The album starts off with ‘Mysterons’, a seductive track that pulls the listener in with eerie melodies, sultry vocals and an ethereal atmosphere. Mixed beautifully, ‘Mysterons’ is the perfect example of what to expect from the rest of the album. Ending with synths made to sound almost like haunted howling, you just know that no matter what, the tone of this album is a beautiful darkness. 
Production-wise, this album is a joy to listen to. The recording process that Portishead utilized involved a great deal of recording to tape and then sampling directly from the tapes. Doing this added the “scratchy LP” effect that pervades throughout the album. Another benefit from this method of recording is that the album has wonderful analog warmth to it.

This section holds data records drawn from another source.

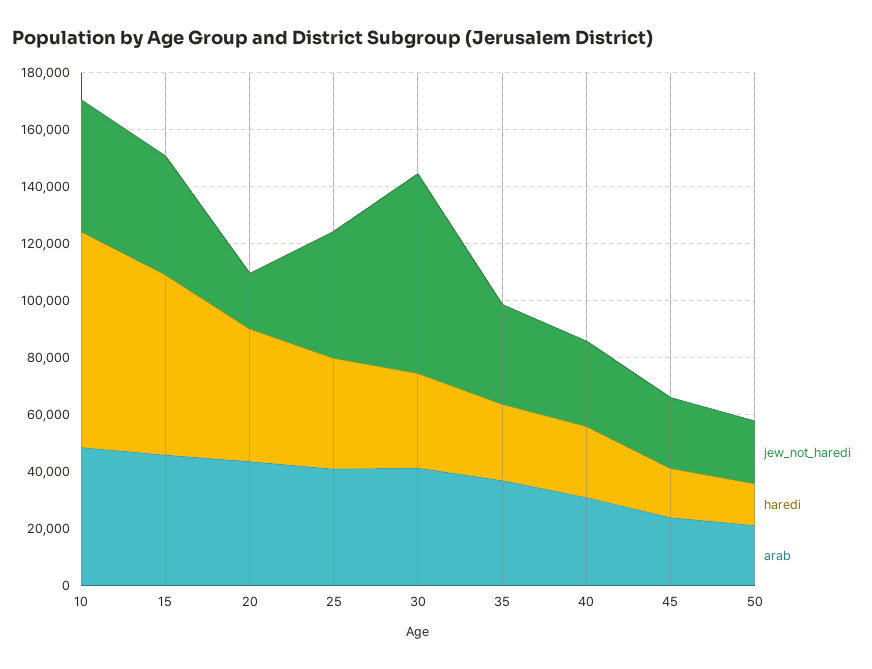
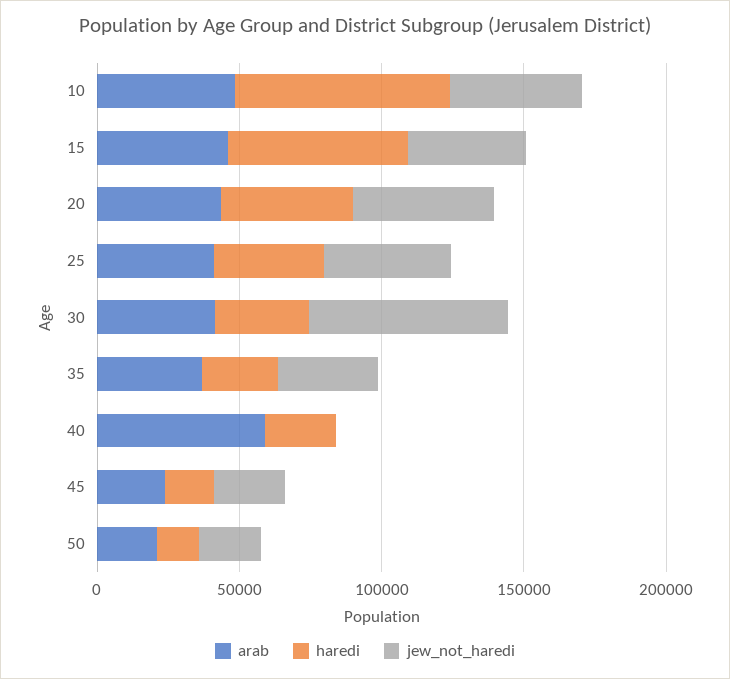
  {
    "jew_not_haredi": {
      "10": 45000,
      "15": 40000,
-     "20": 20000,
+     "20": 50000,
      "25": 45000,
      "30": 70000,
      "35": 35000,
-     "40": 30000,
+     "40": 0,
      "45": 25000,
      "50": 20000
    },
    "haredi": {
      "10": 75000,
      "15": 65000,
      "20": 45000,
      "25": 40000,
      "30": 35000,
      "35": 25000,
      "40": 25000,
      "45": 15000,
      "50": 15000
    },
    "arab": {
      "10": 50000,
      "15": 45000,
      "20": 45000,
      "25": 40000,
      "30": 40000,
      "35": 35000,
-     "40": 30000,
+     "40": 60000,
      "45": 25000,
      "50": 20000
    }
  }

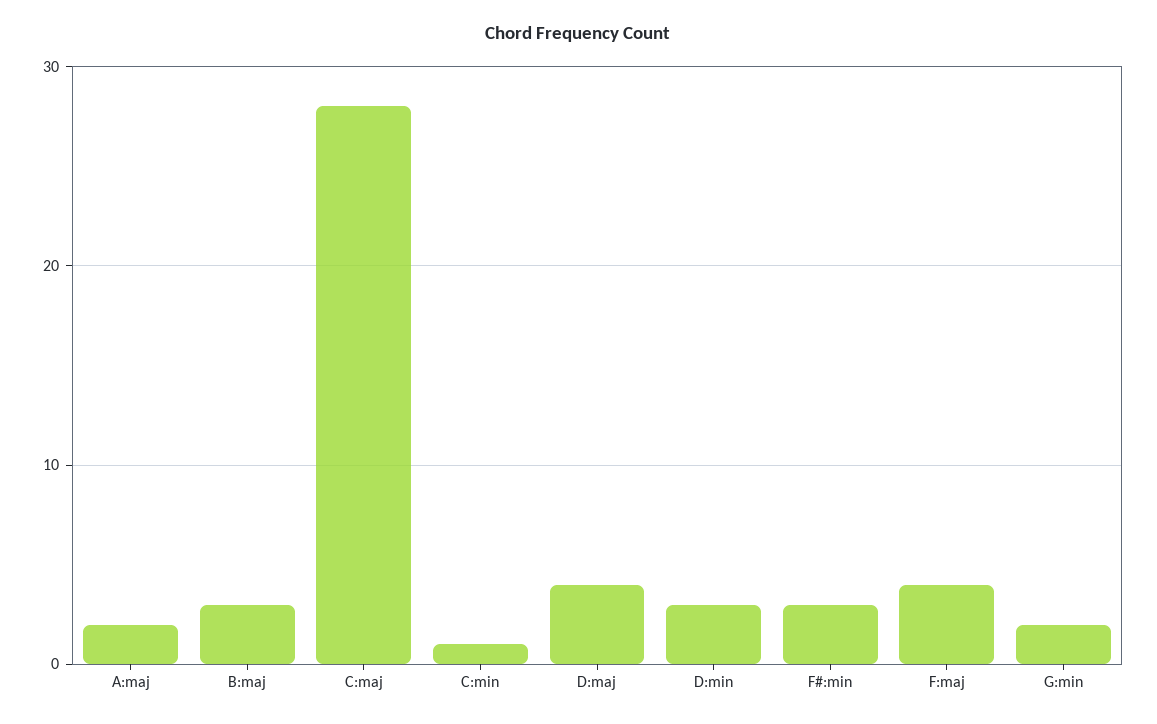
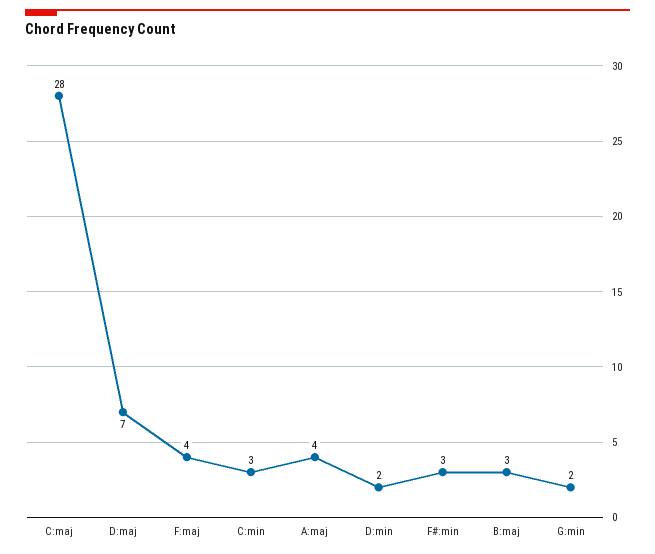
  {
-   "A:maj": 2,
+   "A:maj": 4,
    "B:maj": 3,
    "C:maj": 28,
-   "C:min": 1,
+   "C:min": 3,
-   "D:maj": 4,
+   "D:maj": 7,
-   "D:min": 3,
+   "D:min": 2,
    "F#:min": 3,
    "F:maj": 4,
    "G:min": 2
  }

Listening through high quality headphones or through a good sound system is a must for this album. 
Some tracks that stand out, in my mind, are ‘Wandering Star’ which has a very rhythmic bass melody juxtaposed with Beth Gibbons’ almost erotic crooning. ‘Biscuit’ to this day is still almost frightening and feels like something I would hear in a haunted house. ‘Roads’ is a gorgeous, melancholic song that is heart wrenching, especially during the following lyrics: ‘I got nobody on my side and surely that ain’t right/Surely that ain’t right’.
‘Dummy’ is one of those albums that are absolutely necessary for every album collection. I loved it the first time I hit play and I still love it in its entirety.